S’inscrivant dans un contexte politique particulièrement tendu et complexe, la rencontre “sunnito-sunnite” se tient loin des médias. Tandis qu'elle pourrait susciter de vives attentes, elle risque toutefois d’avoir des répercussions importantes sur l’équilibre politique au Liban. À la question de savoir si elle serait liée au sommet arabo-islamique dont il est question plus haut, les avis sont partagés. Certains observateurs considèrent que les deux dossiers n’ont aucun point commun, alors que d’autres supposent, au contraire, que cette convocation n’aurait pu avoir lieu d’être s’il n’avait pas été question du sommet arabo-islamique.
Pour M. Mikati, il s’agit de répondre à trois impératifs cruciaux, profitant de “l’absence” et du “boycott”, notamment régional, imposé contre son prédécesseur, Saad Hariri: devenir la référence ultime au sein de la communauté sunnite (même s’il ne dispose pas de bloc parlementaire); se faire porteur de la mission de l’après-guerre; s’imposer, aux côtés du président du Parlement, Nabih Berry, comme autorité nationale capable d’unifier les rangs.

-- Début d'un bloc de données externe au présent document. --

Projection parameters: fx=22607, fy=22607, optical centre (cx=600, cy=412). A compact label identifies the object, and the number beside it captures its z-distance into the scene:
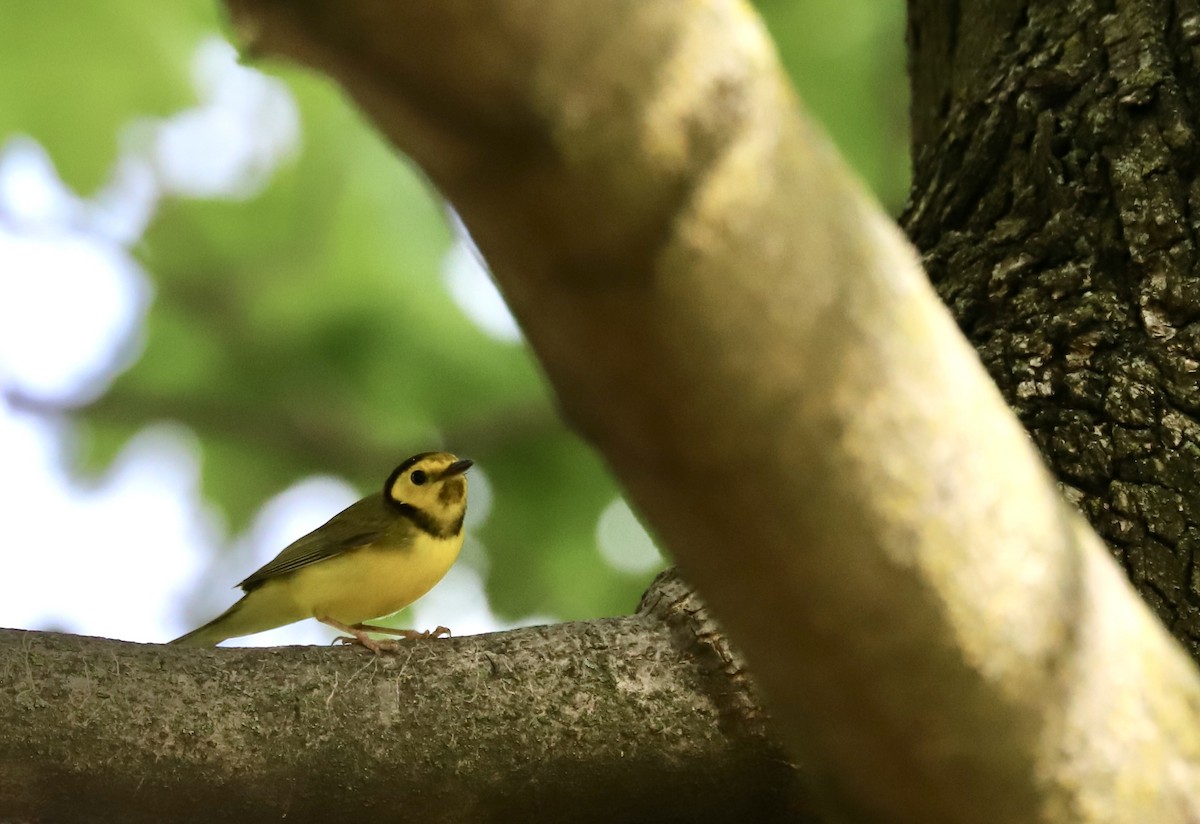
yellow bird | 8.41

En d'autres termes, la réunion qu'il convoque avec les députés sunnites a pour objectif de renforcer la cohésion au sein de la communauté, en particulier face à l'incertitude de la succession de Saad Hariri et à la division interne qui persiste depuis le retrait de ce dernier de la vie politique. M. Mikati entend probablement unir les différentes factions sunnites autour d'une plateforme commune, capable de contribuer à la gouvernance du pays tout en préservant les intérêts de la communauté. Cela semble essentiel pour lui, non seulement pour le pouvoir politique, mais aussi pour la représentation sunnite au sein des institutions libanaises.
Ensuite, M. Mikati pourrait mettre à profit cette rencontre pour consolider son rôle de médiateur et de leader politique, en particulier parce que son mandat intérimaire est perçu par certains, vu le climat actuel, comme une situation provisoire, voire fragile.
Il convient, dans ce sens, de préciser que le Premier ministre du gouvernement intérimaire s’est accordé un rôle crucial dans la gestion de la crise gouvernementale du pays, alors que le cabinet reste partiellement fonctionnel et que les tensions entre les partis politiques restent palpables. Bien qu'il ait jusqu'à présent évité de s'engager pleinement dans la lutte pour le leadership sunnite, sa position de Premier ministre sortant bénéficiant d'un large soutien populaire pourrait-elle lui conférer un rôle central dans la stabilisation du pays?